B. bleibt durchgängig den schließlich auch trinitarisch ausgerichteten theologischen Denkbewegungen D.s zugewandt ge-nug, um zu akzeptieren, daß in solchem Denken beide Grunderfahrungen im bleibenden "Geheimnis Gottes" unversöhnt und nebeneinander Platz haben könnten. Aber für ihn hat - angesichts religionsphilosophischer und religionsgeschichtlicher Plausibilitäten auch ganz anderer Art - die philosophische Skepsis das letzte Wort, eine Skepsis, in der B. das "Geheimnis Gottes" deutlich noch radikaler denken will als D. - so aber, daß dadurch ein "Transzendenzraum" (220), Gottes unabdingbare Freiheit für Offenbarung und Verborgenheit noch zunehmen.
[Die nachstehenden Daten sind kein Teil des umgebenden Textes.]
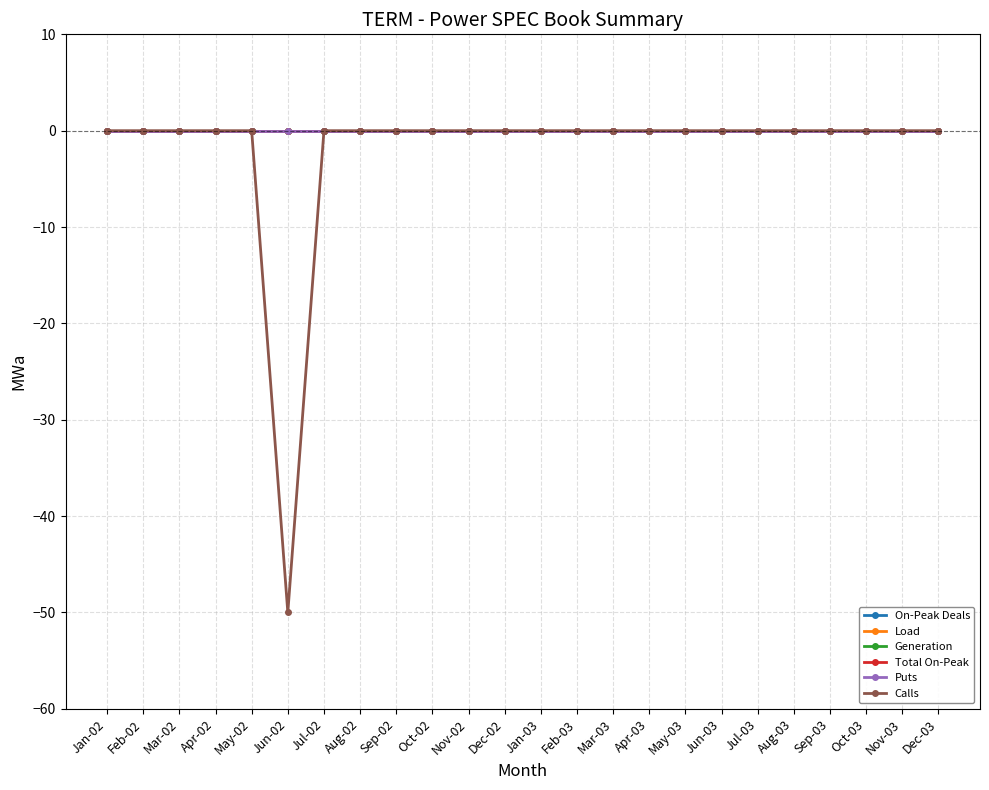

Reading right to left, extract all data points from this chart.

On-Peak Deals: 0	0	0	0	0	0	0	0	0	0	0	0	0	0	0	0	0	0	0	0	0	0	0	0
Load: 0	0	0	0	0	0	0	0	0	0	0	0	0	0	0	0	0	0	0	0	0	0	0	0
Generation: 0	0	0	0	0	0	0	0	0	0	0	0	0	0	0	0	0	0	0	0	0	0	0	0
Total On-Peak: 0	0	0	0	0	0	0	0	0	0	0	0	0	0	0	0	0	0	0	0	0	0	0	0
Puts: 0	0	0	0	0	0	0	0	0	0	0	0	0	0	0	0	0	0	0	0	0	0	0	0
Calls: 0	0	0	0	0	0	0	0	0	0	0	0	0	0	0	0	0	0	-50	0	0	0	0	0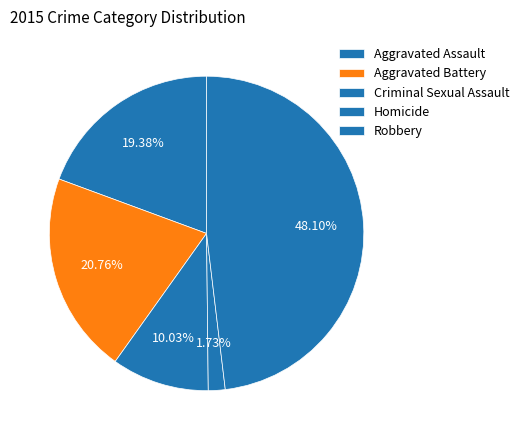

Combined, what portion of the pie is Robbery and Aggravated Assault?

67.5%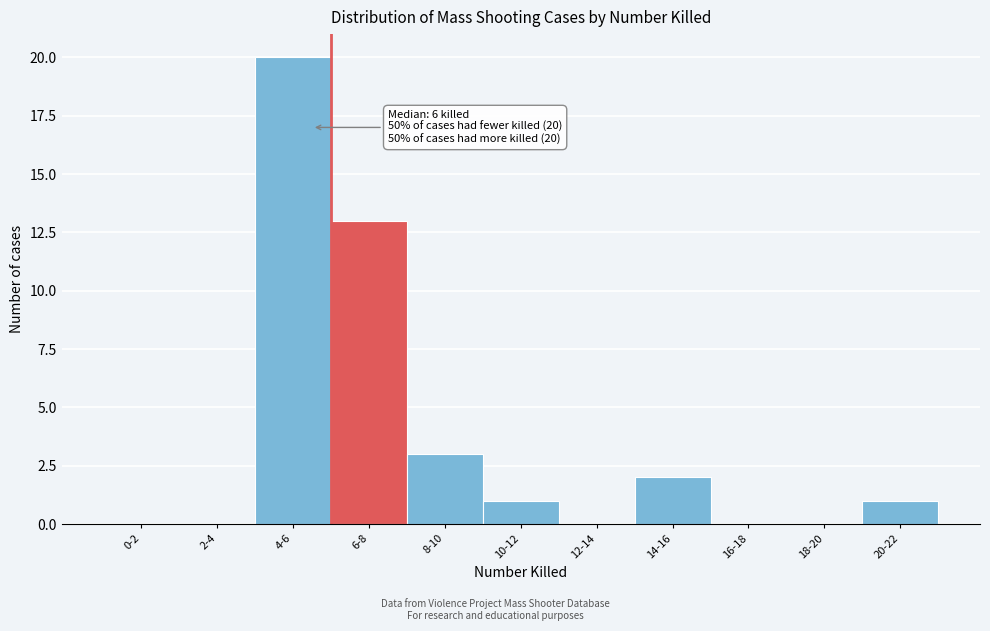

Reading left to right, transcribe all the data shown in this chart.

0-2=0	2-4=0	4-6=20	6-8=13	8-10=3	10-12=1	12-14=0	14-16=2	16-18=0	18-20=0	20-22=1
Im abschließenden 4. Kapitel entfaltet B. diese seine Position einer philosophischen Skepsis des Näheren. Im kritischen Gegenüber zu tiefenpsychologischen, therapeutischen und theologischen Ansätzen leitet er die ontologisch keineswegs abzusichernde existentielle Bedeutung eines wirklichen "Außen" Gottes im Gegenüber zu dieser "Welt" ab. Dabei entsteht freilich nach meinem Eindruck aufs Ganze gesehen eine Polarität zweier Welten, die sich zwar - mit D. - auf die "jesuanische Liebe, die absolut das Individuum meint" (231) rückbezieht, aber doch deutlicher geprägt ist einerseits von idealistischen und Idealismus-kritischen Vorstellungen, andererseits vom johanneischen Schrifttum als von weisheitlichen und schöpfungstheologischen Pointen der synoptischen Botschaft Jesu.

B. denkt D. religionsphilosophisch konsequent über ihn selbst hinaus. Sein Werk ist reich an analytisch rekonstruierender Zustimmung zu D. und zugleich an entscheidender Kritik; gerade so ist es ein notwendiges Buch in der theologischen und philosophischen Diskussion mit D.